Data records:
★ ★ ★

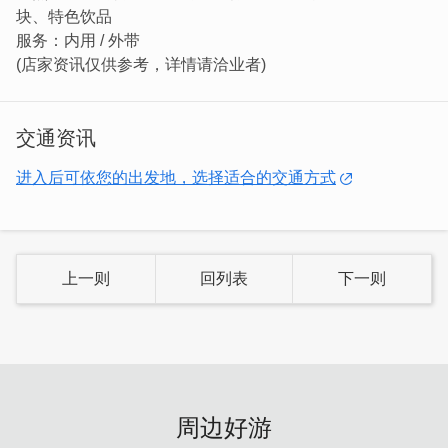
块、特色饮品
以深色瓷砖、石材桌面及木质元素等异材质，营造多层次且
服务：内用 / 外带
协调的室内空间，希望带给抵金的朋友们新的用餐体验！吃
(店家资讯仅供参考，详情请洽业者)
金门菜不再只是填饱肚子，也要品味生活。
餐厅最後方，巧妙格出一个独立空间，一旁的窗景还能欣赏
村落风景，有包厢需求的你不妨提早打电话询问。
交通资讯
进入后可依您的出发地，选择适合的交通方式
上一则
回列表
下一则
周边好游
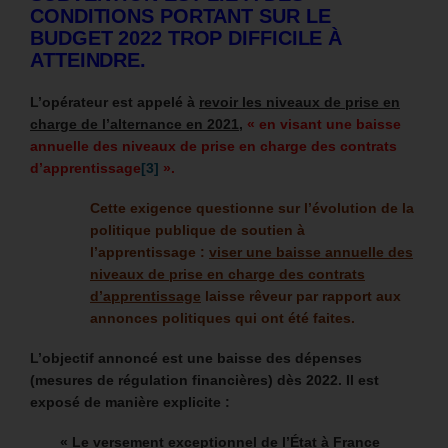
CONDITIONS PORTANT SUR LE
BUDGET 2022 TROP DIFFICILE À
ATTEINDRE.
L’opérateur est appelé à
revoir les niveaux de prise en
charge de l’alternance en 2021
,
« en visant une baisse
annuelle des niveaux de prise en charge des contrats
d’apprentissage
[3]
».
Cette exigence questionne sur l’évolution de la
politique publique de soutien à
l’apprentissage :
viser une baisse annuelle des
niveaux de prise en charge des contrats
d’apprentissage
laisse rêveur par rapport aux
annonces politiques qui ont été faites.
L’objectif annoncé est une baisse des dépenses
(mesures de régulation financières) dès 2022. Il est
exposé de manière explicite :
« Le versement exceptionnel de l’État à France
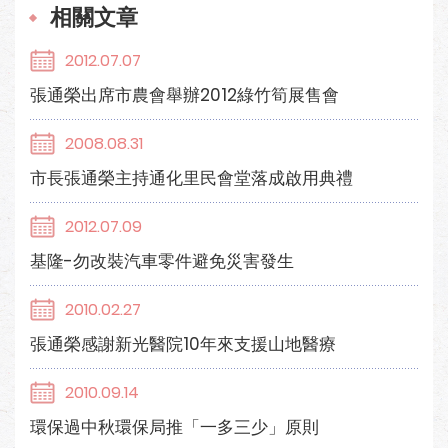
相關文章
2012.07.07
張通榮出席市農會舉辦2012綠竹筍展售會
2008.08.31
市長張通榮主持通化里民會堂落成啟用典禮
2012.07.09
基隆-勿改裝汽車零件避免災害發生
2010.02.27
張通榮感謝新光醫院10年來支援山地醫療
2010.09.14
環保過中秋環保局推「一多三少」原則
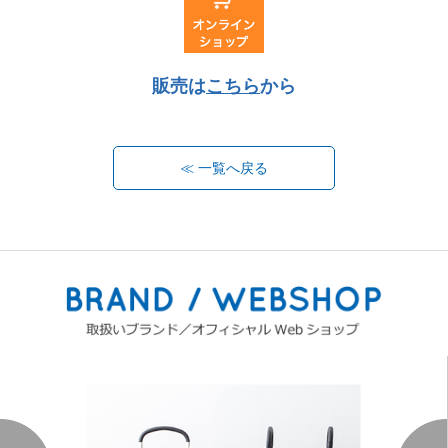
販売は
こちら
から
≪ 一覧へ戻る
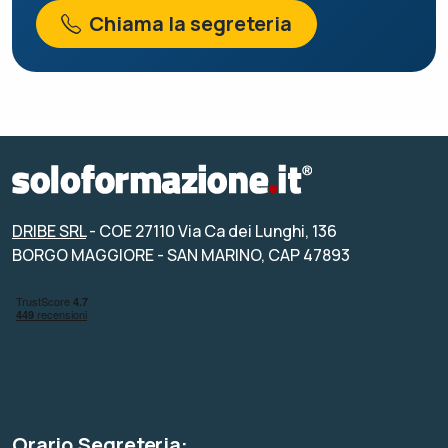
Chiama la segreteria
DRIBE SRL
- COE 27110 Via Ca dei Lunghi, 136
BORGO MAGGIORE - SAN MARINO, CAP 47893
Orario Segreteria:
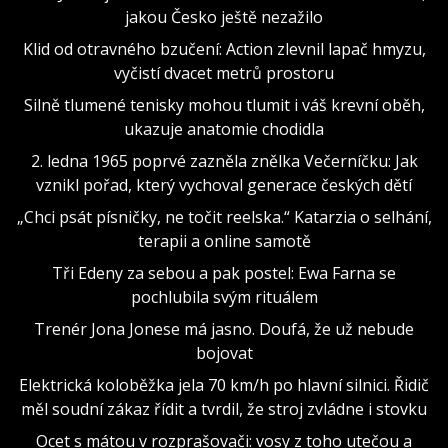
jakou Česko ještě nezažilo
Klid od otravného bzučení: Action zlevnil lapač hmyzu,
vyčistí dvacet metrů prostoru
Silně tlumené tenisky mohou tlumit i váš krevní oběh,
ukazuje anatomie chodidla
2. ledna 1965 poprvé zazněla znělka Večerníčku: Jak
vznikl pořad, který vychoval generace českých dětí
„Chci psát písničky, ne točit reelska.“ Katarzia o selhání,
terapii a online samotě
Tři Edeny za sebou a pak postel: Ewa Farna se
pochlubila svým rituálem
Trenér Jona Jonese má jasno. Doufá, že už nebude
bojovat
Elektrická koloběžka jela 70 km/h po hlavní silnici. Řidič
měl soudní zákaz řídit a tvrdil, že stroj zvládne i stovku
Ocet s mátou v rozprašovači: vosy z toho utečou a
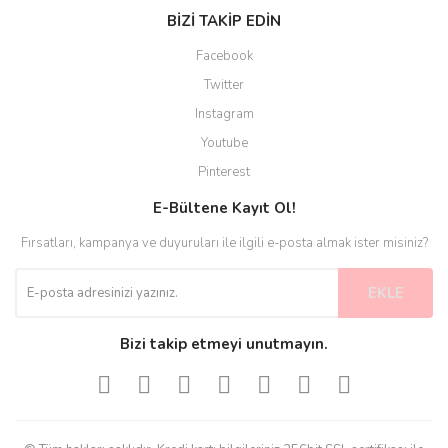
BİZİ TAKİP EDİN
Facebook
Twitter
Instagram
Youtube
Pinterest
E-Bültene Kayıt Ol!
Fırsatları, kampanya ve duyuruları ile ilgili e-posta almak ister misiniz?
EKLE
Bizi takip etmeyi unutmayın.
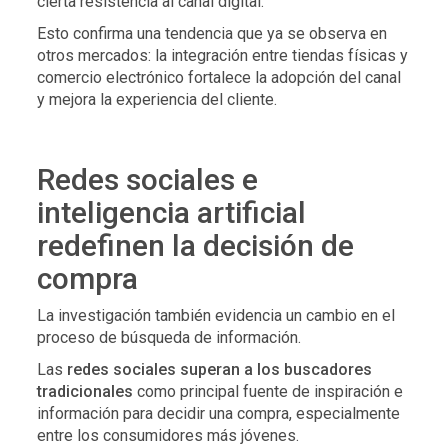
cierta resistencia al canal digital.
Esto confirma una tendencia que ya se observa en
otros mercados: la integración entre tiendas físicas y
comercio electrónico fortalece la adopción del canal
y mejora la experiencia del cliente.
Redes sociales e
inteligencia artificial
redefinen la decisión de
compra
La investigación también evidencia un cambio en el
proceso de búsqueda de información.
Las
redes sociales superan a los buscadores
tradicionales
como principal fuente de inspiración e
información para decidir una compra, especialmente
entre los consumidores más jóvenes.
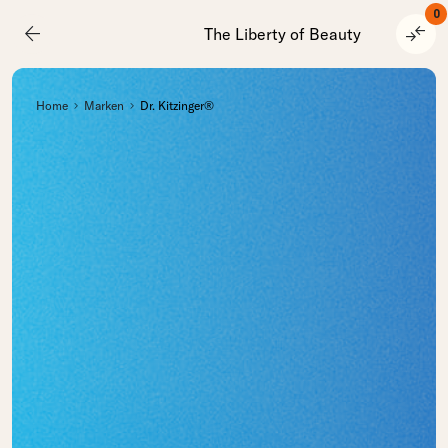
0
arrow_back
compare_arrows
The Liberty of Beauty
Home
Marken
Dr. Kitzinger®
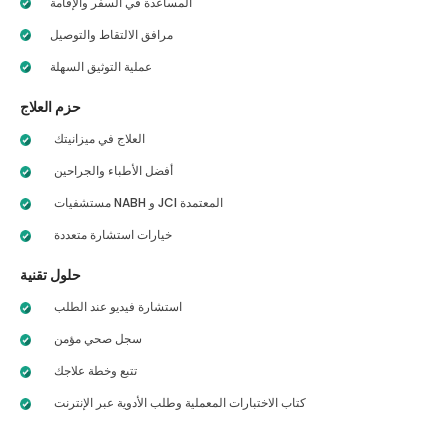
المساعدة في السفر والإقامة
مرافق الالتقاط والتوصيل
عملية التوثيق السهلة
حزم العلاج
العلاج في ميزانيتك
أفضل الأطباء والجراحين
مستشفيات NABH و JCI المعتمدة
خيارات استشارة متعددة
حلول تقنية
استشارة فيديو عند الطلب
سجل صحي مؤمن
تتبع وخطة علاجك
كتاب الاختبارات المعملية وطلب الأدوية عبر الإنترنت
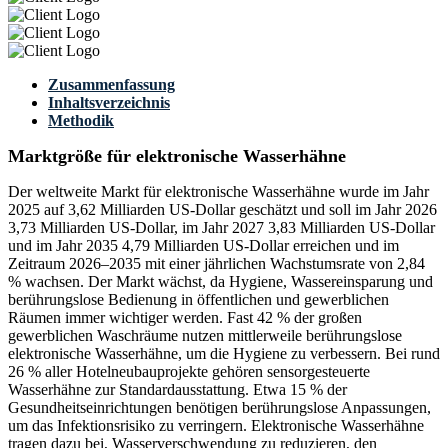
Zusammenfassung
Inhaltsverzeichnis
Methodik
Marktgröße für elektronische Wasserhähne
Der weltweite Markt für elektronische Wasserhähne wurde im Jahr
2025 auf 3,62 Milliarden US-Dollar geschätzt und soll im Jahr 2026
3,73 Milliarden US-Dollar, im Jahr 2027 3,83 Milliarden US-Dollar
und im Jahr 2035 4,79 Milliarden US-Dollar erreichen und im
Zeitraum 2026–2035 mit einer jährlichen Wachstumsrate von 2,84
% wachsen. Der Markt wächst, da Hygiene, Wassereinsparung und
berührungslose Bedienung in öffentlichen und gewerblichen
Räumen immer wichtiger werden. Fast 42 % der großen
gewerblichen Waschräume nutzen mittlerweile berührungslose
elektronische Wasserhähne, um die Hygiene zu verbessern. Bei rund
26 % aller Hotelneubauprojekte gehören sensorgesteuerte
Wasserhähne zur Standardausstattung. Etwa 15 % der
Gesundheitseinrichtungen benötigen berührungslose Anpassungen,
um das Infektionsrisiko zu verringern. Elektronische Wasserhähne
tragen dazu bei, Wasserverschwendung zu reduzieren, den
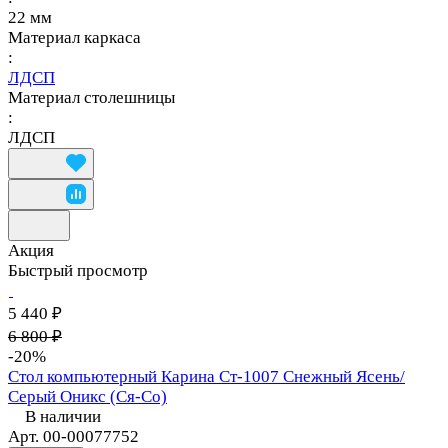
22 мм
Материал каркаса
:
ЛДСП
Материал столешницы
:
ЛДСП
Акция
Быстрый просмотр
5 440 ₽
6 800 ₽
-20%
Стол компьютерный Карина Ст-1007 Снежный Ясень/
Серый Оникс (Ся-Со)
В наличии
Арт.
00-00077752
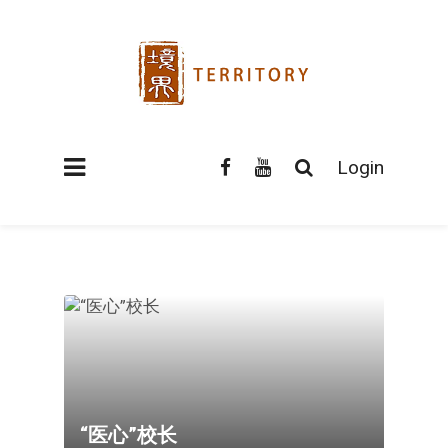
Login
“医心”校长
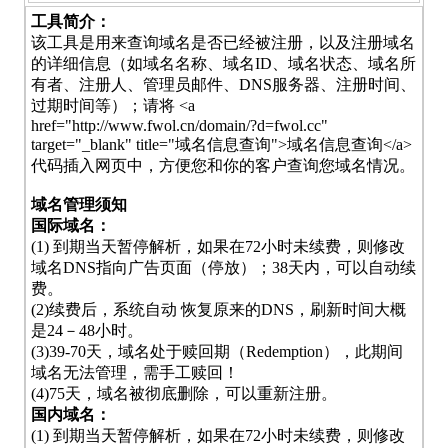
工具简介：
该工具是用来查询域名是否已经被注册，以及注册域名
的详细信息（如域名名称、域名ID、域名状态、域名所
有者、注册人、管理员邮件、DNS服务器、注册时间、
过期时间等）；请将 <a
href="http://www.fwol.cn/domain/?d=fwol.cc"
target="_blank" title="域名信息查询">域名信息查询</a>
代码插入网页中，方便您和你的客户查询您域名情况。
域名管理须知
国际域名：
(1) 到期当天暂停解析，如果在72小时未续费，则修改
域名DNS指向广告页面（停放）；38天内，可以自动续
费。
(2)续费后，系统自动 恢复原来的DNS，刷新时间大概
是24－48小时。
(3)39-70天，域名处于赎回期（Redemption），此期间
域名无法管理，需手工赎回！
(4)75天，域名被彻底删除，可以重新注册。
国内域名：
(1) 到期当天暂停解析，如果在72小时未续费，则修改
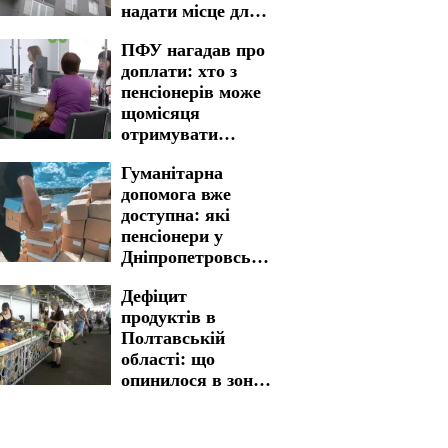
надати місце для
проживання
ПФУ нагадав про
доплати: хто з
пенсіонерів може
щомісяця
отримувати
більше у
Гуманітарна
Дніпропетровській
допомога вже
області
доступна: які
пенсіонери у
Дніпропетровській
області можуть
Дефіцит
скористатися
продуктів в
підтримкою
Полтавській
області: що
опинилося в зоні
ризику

★ ★ ★

**What to do**
Search the entries above for the string "gewerblichen". Copy each line in which it appears.

**Result of this exercise**
berührungslose Bedienung in öffentlichen und gewerblichen
gewerblichen Waschräume nutzen mittlerweile berührungslose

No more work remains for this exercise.